- Directed by: Dale Corlett
- Written by: Bryan Larkin
- Screenplay by: Bryan Larkin Dale Corlett
- Story by: Bryan Larkin
- Starring: Bryan Larkin Kenneth Cranham Anna Kerth
- Cinematography: George Geddes
- Edited by: Brian McInnis
- Music by: Gabriel Currington
- Production companies: Dabhand Films, Alcoba Films, Jigsaw Productions
- Release date: 27 June 2009 (EIFF);
- Running time: 97 minutes
- Country: United Kingdom
- Language: English

= Running in Traffic =

Running in Traffic is a dramatic Scottish feature film.

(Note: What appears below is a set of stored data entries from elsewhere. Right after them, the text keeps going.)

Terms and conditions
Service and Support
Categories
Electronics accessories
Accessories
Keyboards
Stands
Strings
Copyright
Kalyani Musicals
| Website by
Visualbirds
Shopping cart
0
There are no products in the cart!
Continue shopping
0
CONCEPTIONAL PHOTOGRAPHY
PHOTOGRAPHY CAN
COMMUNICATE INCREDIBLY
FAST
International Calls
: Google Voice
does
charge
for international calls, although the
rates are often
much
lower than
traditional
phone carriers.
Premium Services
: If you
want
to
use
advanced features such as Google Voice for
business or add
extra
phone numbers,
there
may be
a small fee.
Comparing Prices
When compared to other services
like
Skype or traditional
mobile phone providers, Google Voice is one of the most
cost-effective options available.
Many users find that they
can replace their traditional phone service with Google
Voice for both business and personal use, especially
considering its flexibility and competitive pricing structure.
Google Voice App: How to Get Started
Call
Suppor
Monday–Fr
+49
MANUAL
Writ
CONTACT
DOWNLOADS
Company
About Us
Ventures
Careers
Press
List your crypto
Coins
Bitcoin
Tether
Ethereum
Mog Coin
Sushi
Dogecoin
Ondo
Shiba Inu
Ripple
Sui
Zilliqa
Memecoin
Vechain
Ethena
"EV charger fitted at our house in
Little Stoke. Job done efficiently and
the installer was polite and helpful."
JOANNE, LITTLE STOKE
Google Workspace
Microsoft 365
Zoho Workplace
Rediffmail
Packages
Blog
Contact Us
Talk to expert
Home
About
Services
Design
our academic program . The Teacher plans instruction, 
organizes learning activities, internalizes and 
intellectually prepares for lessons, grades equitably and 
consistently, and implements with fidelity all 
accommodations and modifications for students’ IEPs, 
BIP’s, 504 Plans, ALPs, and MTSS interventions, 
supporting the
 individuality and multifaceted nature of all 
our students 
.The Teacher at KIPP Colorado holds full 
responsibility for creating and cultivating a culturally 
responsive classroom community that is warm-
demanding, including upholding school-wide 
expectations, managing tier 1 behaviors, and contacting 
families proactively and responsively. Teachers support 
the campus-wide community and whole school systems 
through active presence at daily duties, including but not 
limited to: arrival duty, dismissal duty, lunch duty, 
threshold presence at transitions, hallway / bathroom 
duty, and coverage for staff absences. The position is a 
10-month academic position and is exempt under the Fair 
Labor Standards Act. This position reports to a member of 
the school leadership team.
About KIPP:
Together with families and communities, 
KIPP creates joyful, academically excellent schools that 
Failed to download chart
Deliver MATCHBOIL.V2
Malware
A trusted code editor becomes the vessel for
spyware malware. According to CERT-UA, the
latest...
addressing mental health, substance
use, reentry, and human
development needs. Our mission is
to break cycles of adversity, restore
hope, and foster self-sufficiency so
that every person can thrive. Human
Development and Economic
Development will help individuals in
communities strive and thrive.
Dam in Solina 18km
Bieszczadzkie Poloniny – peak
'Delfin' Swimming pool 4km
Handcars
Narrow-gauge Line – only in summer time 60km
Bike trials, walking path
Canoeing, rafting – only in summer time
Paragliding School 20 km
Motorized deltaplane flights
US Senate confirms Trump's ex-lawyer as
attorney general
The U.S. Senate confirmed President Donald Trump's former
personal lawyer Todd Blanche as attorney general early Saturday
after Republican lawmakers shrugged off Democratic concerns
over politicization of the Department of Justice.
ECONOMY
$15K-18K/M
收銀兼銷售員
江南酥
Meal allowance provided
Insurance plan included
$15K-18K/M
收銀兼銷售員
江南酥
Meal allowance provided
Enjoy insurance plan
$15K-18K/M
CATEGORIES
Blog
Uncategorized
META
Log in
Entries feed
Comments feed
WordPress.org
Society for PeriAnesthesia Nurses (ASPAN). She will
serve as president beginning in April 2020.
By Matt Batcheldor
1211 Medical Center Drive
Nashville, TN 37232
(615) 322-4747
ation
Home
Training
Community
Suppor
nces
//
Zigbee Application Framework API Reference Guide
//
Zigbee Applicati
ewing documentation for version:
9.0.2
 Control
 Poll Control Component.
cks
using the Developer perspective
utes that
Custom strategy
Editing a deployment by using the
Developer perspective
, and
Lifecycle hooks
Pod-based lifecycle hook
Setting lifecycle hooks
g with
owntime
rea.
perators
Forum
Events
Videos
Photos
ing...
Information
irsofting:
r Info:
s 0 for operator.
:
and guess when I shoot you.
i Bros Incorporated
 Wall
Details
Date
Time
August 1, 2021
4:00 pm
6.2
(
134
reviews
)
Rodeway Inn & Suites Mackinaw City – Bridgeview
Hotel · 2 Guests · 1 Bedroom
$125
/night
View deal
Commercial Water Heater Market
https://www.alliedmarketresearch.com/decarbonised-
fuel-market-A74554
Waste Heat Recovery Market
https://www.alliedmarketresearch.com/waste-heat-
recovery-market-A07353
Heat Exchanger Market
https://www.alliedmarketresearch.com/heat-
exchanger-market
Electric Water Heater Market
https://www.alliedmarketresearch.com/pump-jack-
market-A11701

The story follows the lives of two central characters, Joe Cullen, played by Bryan Larkin, and Kayla Golebiowski, played by Anna Kerth, as they try to rebuild their lives after two unrelated tragedies. The central plot centers on how two strangers lives can impact one another. The film also stars Kenneth Cranham in the role of Bill Cullen, Cullen's uncle. It was first screened at the Edinburgh International Film Festival in 2009. It was directed by Dale Corlett and written by Bryan Larkin.

The film won numerous awards including the Apollo Award for Excellence in Norway and the BAFTA Scotland New Talent Award in 2009 for producing. It was also nominated in both the acting and directing categories.